In this chapter, the Transjordan tribes return to their homes and build an altar which almost results in a civil war.
I think this is a really interesting chapter, because it brings together several different ideas that I have discussed before. To begin with, the Transjordan tribes are released from their service by Joshua, because the nation has largely captured their objectives.
The first time I read this, I was confused that they were allowed to go back because in truth, Israel has not captured the entirety of the promised land. It appears that Joshua was happy to just capture the eastern and central portions, and for whatever reason decided against invading the Philistine city-states and the northwest area around Tyre and Sidon. In fact, we previously read that Joshua told "the sons of Joseph" to conquer some of the valley lands themselves if they needed more space. So what seems to be going on is that the unified military effort is now over, and Joshua expects the remaining battles to be fought on a tribal basis. E.g. if Ephraim wants more land, they have to take it for themselves.

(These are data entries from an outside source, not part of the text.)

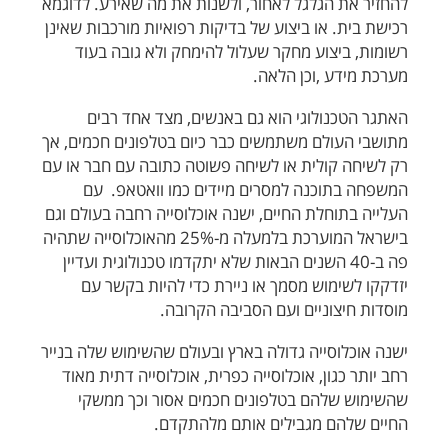
להחזיר את הגלגל לאחור, ולשנות את מה שאירע. לדוגמא
רכישת בית. או ביצוע של בדיקות רפואיות מורכבות שאינן
רשומות, ביצוע מחקר שעלול להימחק ולא גובה בעוד
מערכת מידע ,וכן הלאה.
האתגר הטכנולוגי הוא גם באנשים, מצד אחד רבים
מתושבי העולם משתמשים כבר כיום בטלפונים חכמים, אך
רק לשיחה קולית או לשיחה פשוטה כתובה עם חבר או עם
המשפחה בתוכנה למסרים מיידים כמו וואטאפ. עם
העלייה בתוחלת החיים, ישנה אוכלוסייה רחבה בעולם וגם
בישראל המוערכת בלמעלה מ-25% מהאוכלוסייה שתהיה
פה ב-40 השנים הבאות שלא יתקדמו טכנולוגית ועדיין
יזדקקו לשימוש מסמך או ניירת כדי להיות בקשר עם
מוסדות חיצוניים ועם הסביבה הקרובה.
ישנה אוכלוסייה גדולה בארץ ובעולם שהשימוש שלה בנייר
רחב יותר כגון, אוכלוסייה כפרית, אוכלוסייה דתית מאוד
שהשימוש שלהם בטלפונים חכמים אסור וכך ממשקי
החיים שלהם מגבילים אותם מלהתקדם.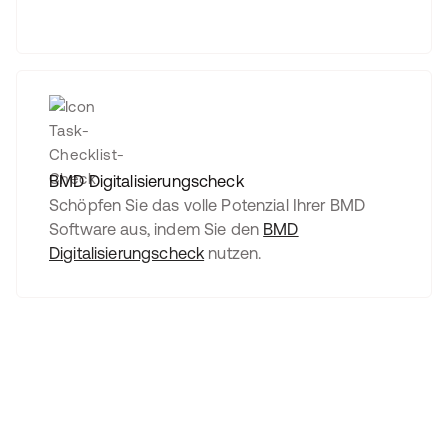
BMD Digitalisierungscheck
Schöpfen Sie das volle Potenzial Ihrer BMD
Software aus, indem Sie den
BMD
Digitalisierungscheck
nutzen.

Under this framework, the Transjordan tribes can return to their homes because they were only obligated to remain with the national invasion to pay back the assistance they received from the other tribes that helped win the Transjordan regions.
This is all fairly straightforward. The second part of the chapter is what I find more interesting, when the Transjordan tribes build an altar on the border of the Jordan. When the other tribes hear about this, their first instinct is to think, "idolatry". They send representatives to the Transjordan tribes who say as much, referencing the "iniquity of Peor" (Num 25) and the sin of Achan (Joshua 7). In the second case, the Israelites suffered a defeat at Ai because of the sin of Achan, and that's why the nation is rising against the Transjordan tribes. If they are building an idolatrous altar, then the LORD would punish the whole nation for the sins of 2.5 tribes. The only way to avert that punishment is, like how they slew Achan, to destroy the entirety of the Transjordan tribes.

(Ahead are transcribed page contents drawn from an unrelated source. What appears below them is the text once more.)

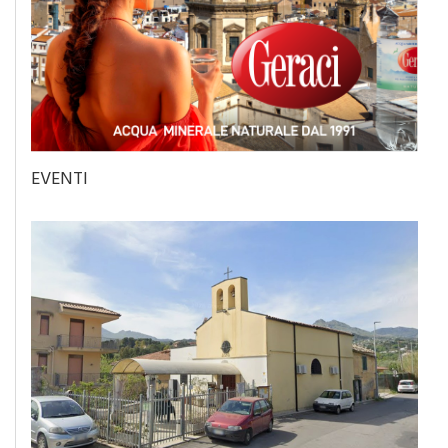
EVENTI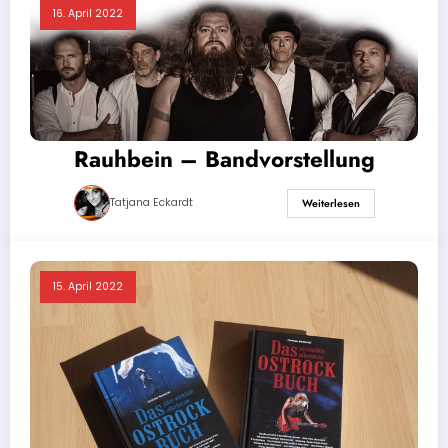
16. April 2022
Rauhbein – Bandvorstellung
Tatjana Eckardt
Weiterlesen
15. April 2022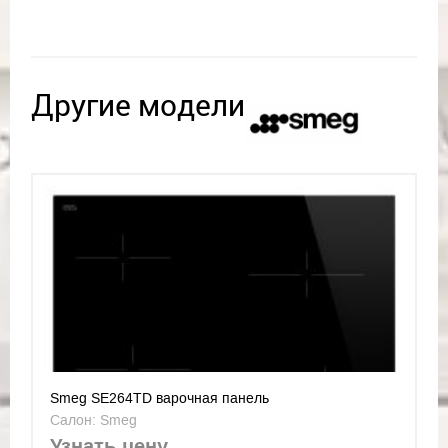
Другие модели
Smeg SE264TD варочная панель
Салон: Smeg
Узнать цену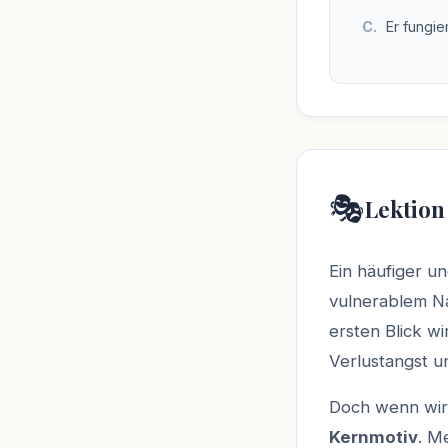
Er fungie
🎭
Lektion
Ein häufiger u
vulnerablem N
ersten Blick wi
Verlustangst u
Doch wenn wir 
Kernmotiv
. M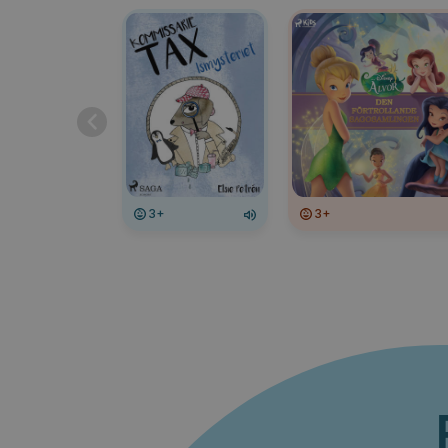
3+
3+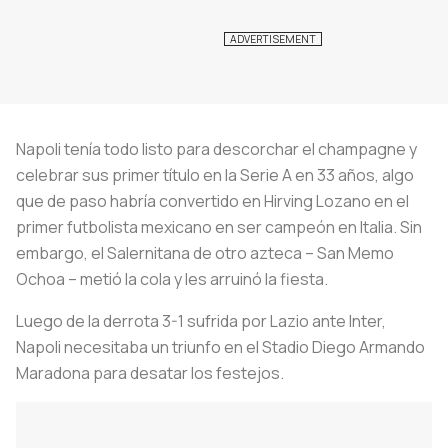
Napoli tenía todo listo para descorchar el champagne y
celebrar sus primer título en la Serie A en 33 años, algo
que de paso habría convertido en Hirving Lozano en el
primer futbolista mexicano en ser campeón en Italia. Sin
embargo, el Salernitana de otro azteca – San Memo
Ochoa – metió la cola y les arruinó la fiesta.
Luego de la derrota 3-1 sufrida por Lazio ante Inter,
Napoli necesitaba un triunfo en el Stadio Diego Armando
Maradona para desatar los festejos.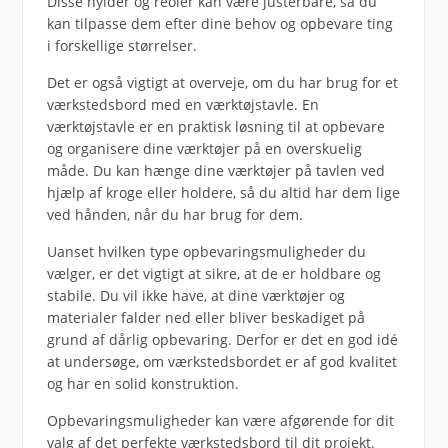
Disse hylder og reoler kan være justerbare, så du
kan tilpasse dem efter dine behov og opbevare ting
i forskellige størrelser.
Det er også vigtigt at overveje, om du har brug for et
værkstedsbord med en værktøjstavle. En
værktøjstavle er en praktisk løsning til at opbevare
og organisere dine værktøjer på en overskuelig
måde. Du kan hænge dine værktøjer på tavlen ved
hjælp af kroge eller holdere, så du altid har dem lige
ved hånden, når du har brug for dem.
Uanset hvilken type opbevaringsmuligheder du
vælger, er det vigtigt at sikre, at de er holdbare og
stabile. Du vil ikke have, at dine værktøjer og
materialer falder ned eller bliver beskadiget på
grund af dårlig opbevaring. Derfor er det en god idé
at undersøge, om værkstedsbordet er af god kvalitet
og har en solid konstruktion.
Opbevaringsmuligheder kan være afgørende for dit
valg af det perfekte værkstedsbord til dit projekt.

However, I think the response of the Transjordan tribes is even more interesting. What they say is that, in essence, because they live on the other side of the Jordan, the tribes inside the promised land will try to cut them off from following the LORD. This is interesting because it shows some of the subtle pitfalls for living outside of the promised land. In fact, the representatives of the nation with Phinehas even propose that the Transjordan tribes "cross into the land of the possession of the LORD", which is another way of saying, "if you find it hard to follow the LORD out here, then move in with the rest of us and let us all seek the LORD together".

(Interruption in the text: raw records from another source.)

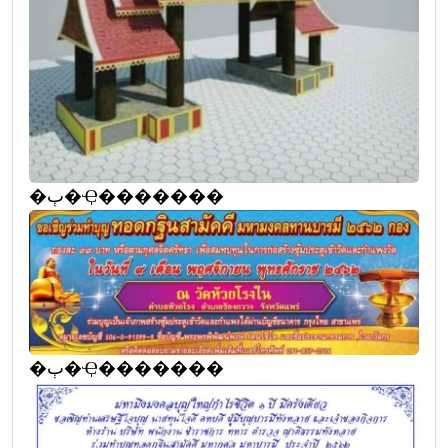
�ٻ�Ҿ�������
�ٻ�Ҿ�������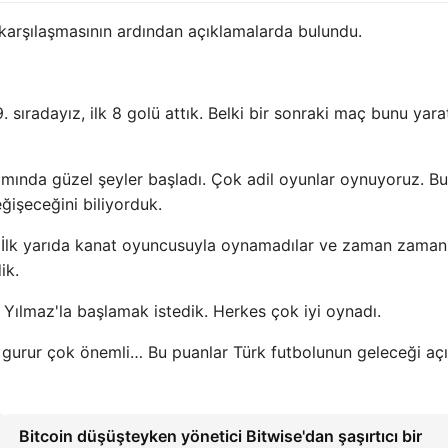
karşılaşmasının ardından açıklamalarda bulundu.
 sıradayız, ilk 8 golü attık. Belki bir sonraki maç bunu yarat
amında güzel şeyler başladı. Çok adil oyunlar oynuyoruz. B
ğişeceğini biliyorduk.
 İlk yarıda kanat oyuncusuyla oynamadılar ve zaman zaman
ik.
 Yılmaz'la başlamak istedik. Herkes çok iyi oynadı.
rı gurur çok önemli… Bu puanlar Türk futbolunun geleceği aç
Bitcoin düşüşteyken yönetici Bitwise'dan şaşırtıcı bir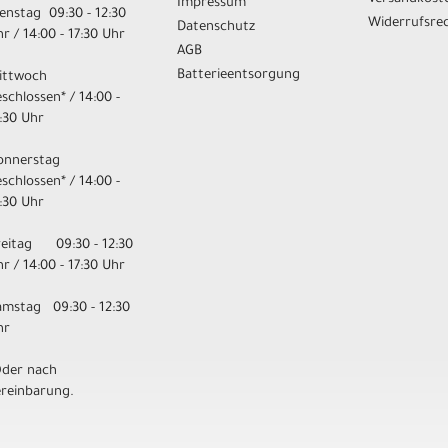
Impressum
enstag 09:30 - 12:30
Widerrufsre
Datenschutz
r / 14:00 - 17:30 Uhr
AGB
Batterieentsorgung
ittwoch
schlossen* / 14:00 -
:30 Uhr
onnerstag
schlossen* / 14:00 -
:30 Uhr
reitag 09:30 - 12:30
r / 14:00 - 17:30 Uhr
amstag 09:30 - 12:30
hr
Oder nach
ereinbarung.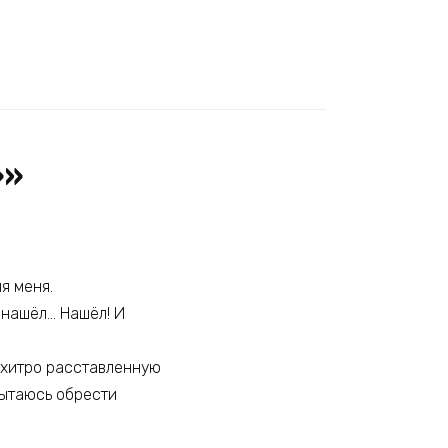
»»
я меня.
: нашёл… Нашёл! И
в хитро расставленную
пытаюсь обрести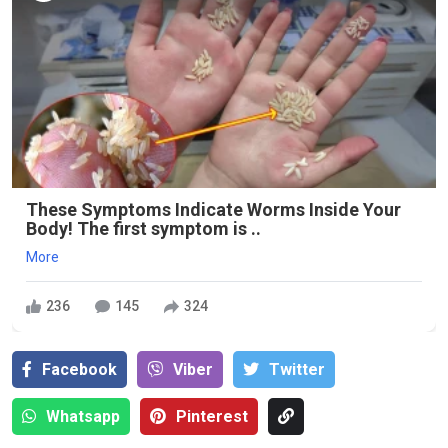
These Symptoms Indicate Worms Inside Your
Body! The first symptom is ..
More
236
145
324
Facebook
Viber
Тwitter
Whatsapp
Pinterest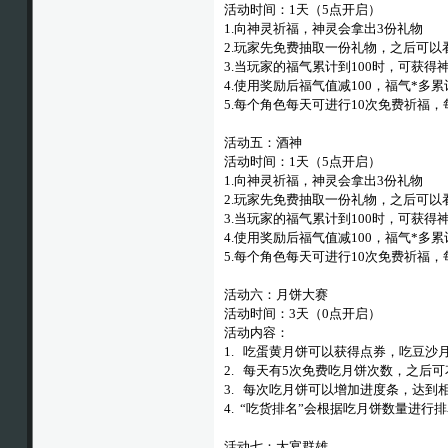
活动时间：1天（5点开启）
1.向神灵祈福，神灵会拿出3份礼物
2.玩家先免费抽取一份礼物，之后可
3.当玩家的福气累计到100时，可获得
4.使用奖励后福气值减100，福气*多累
5.每个角色每天可进行10次免费祈福，
活动五：酒神
活动时间：1天（5点开启）
1.向神灵祈福，神灵会拿出3份礼物
2.玩家先免费抽取一份礼物，之后可
3.当玩家的福气累计到100时，可获得
4.使用奖励后福气值减100，福气*多累
5.每个角色每天可进行10次免费祈福，
活动六：月饼大赛
活动时间：3天（0点开启）
活动内容：
1. 吃蛋黄月饼可以获得点券，吃豆沙
2. 每天有5次免费吃月饼次数，之后
3. 每次吃月饼可以增加进度条，达到
4. “吃货排名”会根据吃月饼数量进
活动七：大宴群雄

This is not the first problem the 2.5 tribes have had for trying to settle outside of the promised land. When they first proposed settling there, Moses accused them of trying to discourage their brothers from invading the promised land because they were claiming their inheritance before the task was complete. So they agreed to go along the invasion even though they already claimed a land for themselves. Now they are facing another challenge, which is that the other tribes that did go into the "possession of the LORD" are likely to drift away from them socially and politically because of this natural border separating the two.
Anyway, the Transjordan tribes instead say they are building this altar as a witness between them that they will always serve the LORD. This is another OT principle which I have mentioned before, such as the "witness heap" of Jacob and Laban (Gen 31), or the various other memorials that the Israelites have constructed (Joshua 4). Like the other memorials, the Transjordan tribes built this altar to serve as a reminder that they are part of the same nation and will serve the same God.
In conclusion, I still think there is a big risk for the Transjordan tribes to separate from the tribes within the promised land, but it doesn't appear to be happening in this chapter. For now, they will remain with the nation in service to the LORD. For the future, who knows?